Are there any plans to include detrending, using this function or something else, in fMRIprep? Doing detrending in volume space seems preferable, and necessary if motion parameters are to be taken into account, which makes it off-limits for people interested in surface space output from fMRIprep.

Not at this time.

We should be providing enough transforms to allow you to perform detrending in the volume and then resample on the surface using mri_vol2surf. Is there a reason in principle this shouldn’t work, or is it more a question of how to perform the resampling, given the fMRIPrep derivatives?
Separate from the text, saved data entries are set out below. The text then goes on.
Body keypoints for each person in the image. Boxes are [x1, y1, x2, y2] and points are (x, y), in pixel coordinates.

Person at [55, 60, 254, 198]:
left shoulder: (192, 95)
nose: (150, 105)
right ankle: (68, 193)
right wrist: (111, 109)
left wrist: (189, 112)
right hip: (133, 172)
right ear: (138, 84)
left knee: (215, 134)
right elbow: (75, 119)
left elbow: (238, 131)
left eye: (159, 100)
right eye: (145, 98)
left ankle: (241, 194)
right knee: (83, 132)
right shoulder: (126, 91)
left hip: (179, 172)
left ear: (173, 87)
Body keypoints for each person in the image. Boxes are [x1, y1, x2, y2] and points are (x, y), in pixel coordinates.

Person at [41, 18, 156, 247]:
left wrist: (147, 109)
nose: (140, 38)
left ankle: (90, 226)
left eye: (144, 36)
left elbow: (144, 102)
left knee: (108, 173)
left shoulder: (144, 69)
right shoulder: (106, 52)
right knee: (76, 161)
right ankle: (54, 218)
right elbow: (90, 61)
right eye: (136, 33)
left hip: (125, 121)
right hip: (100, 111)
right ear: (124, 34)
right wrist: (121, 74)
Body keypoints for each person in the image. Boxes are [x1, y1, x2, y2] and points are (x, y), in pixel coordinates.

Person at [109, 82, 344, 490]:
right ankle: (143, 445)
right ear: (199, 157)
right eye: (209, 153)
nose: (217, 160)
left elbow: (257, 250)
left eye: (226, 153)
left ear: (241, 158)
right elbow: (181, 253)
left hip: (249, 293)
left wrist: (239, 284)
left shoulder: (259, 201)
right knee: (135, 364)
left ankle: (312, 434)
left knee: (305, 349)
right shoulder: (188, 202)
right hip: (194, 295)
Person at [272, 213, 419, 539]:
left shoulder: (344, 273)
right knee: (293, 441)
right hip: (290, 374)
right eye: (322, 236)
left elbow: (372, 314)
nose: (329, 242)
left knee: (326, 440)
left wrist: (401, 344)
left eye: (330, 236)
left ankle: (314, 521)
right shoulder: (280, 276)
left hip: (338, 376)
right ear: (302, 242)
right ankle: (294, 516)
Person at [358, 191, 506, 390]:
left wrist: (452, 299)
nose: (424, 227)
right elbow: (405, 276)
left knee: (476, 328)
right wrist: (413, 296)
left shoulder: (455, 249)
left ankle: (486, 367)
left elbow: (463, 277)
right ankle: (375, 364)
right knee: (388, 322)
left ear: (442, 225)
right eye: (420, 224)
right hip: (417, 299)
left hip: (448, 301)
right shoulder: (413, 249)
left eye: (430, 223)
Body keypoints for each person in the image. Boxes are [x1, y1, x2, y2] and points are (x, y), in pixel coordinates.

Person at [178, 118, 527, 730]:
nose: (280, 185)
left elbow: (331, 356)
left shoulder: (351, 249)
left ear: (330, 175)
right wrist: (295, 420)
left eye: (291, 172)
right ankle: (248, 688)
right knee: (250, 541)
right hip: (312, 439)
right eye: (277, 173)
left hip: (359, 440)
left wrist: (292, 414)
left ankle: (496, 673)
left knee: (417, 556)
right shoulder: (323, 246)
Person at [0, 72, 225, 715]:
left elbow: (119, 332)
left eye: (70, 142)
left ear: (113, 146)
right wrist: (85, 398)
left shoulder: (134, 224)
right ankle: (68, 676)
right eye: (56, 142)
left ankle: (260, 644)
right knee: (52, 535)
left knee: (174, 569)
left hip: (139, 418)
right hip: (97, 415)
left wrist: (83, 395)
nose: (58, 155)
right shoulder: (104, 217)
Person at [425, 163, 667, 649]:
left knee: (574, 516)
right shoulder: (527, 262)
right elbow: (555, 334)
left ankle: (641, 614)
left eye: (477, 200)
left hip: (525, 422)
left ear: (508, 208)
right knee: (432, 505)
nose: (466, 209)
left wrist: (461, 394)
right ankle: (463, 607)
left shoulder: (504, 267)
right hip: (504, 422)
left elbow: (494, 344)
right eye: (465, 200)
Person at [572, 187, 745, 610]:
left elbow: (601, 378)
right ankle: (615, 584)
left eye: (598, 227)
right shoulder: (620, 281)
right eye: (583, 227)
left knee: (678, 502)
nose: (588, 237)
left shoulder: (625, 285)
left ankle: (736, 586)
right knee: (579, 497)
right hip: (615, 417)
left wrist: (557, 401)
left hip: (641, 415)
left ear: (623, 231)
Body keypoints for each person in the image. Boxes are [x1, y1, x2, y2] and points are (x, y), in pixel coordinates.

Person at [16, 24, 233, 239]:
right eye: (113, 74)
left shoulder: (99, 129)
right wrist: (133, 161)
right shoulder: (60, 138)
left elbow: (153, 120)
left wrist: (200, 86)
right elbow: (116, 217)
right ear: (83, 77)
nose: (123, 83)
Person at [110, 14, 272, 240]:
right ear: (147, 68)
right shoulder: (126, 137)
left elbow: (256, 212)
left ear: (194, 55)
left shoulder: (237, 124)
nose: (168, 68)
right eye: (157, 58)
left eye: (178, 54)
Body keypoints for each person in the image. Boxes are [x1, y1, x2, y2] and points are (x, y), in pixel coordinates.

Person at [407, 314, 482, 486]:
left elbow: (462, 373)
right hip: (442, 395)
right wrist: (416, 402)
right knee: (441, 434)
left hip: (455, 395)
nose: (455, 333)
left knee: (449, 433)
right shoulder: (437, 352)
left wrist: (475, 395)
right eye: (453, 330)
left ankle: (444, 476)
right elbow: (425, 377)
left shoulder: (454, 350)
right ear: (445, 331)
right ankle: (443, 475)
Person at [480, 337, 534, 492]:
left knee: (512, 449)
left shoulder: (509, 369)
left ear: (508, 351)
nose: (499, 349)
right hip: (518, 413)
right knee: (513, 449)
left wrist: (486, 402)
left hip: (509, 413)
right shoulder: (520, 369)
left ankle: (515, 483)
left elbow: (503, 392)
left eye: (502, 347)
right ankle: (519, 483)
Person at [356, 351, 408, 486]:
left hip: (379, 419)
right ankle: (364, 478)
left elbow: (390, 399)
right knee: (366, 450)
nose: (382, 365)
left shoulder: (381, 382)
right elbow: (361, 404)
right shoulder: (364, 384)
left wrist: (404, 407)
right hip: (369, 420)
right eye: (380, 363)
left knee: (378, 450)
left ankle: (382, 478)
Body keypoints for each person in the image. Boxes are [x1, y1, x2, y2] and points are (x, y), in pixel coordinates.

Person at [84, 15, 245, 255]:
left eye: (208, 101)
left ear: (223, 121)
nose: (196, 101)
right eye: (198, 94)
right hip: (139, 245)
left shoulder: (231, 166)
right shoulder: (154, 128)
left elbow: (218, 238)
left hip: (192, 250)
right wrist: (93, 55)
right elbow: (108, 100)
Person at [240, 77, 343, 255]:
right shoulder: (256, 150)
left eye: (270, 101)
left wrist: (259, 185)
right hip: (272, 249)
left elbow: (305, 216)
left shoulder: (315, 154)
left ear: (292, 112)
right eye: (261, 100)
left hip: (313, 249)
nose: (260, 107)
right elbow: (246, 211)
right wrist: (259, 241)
No reason in principle. It also occurs to me now that detrending in volume space is probably not really necessary, although I would prefer it. I would still argue that including detrending (and scaling to percent signal change) in fMRIPrep would be a useful options for many users.

I don’t disagree that it would be useful, but the point of fMRIPrep has been to do “minimal” preprocessing. That is, focus on the stuff that people generally agree on, use the best tools available for each task, and then leave the myriad choices for further processing to downstream analysis tools.

We are working on a next-step preprocessing tool called FitLins (for Fitting Linear models). We don’t currently support detrending, but I think it would be a fairly reasonable place to put it, assuming you don’t mind it happening in the target space. I think a denoiser that is capable of working in the original space and then using fMRIPrep’s output transforms to sample to the desired analysis space would also be very useful.

Dear all,

Thank you for the information on this thread. I was wondering about some details:
I am trying to write a version of aCompCor in Matlab and was wondering about its inner workings. Just to clarify: when doing the aCompCor, assuming your data is in the form voxels (rows) x timepoints (columns), after running the PCA, what you would take as regressors are the coefficients of the first 6 components (5 x timepoints matrix)? Is that what the method does?

To extract the “noise mask” do you do this for each individual subject by coregistering the structural and functional images in native space, then segmenting and eroding the structural or do you use one set of anatomical masks for everyone in the MNI space? Would you think the two things are very different? The reason why I ask is that I have some subjects for whom I have preprocessed images in MNI space but not necessarily the T1 in native space.

Do you do any censoring/interpolation of volumes based on framewise displacement or you just include the displacement as a regressor?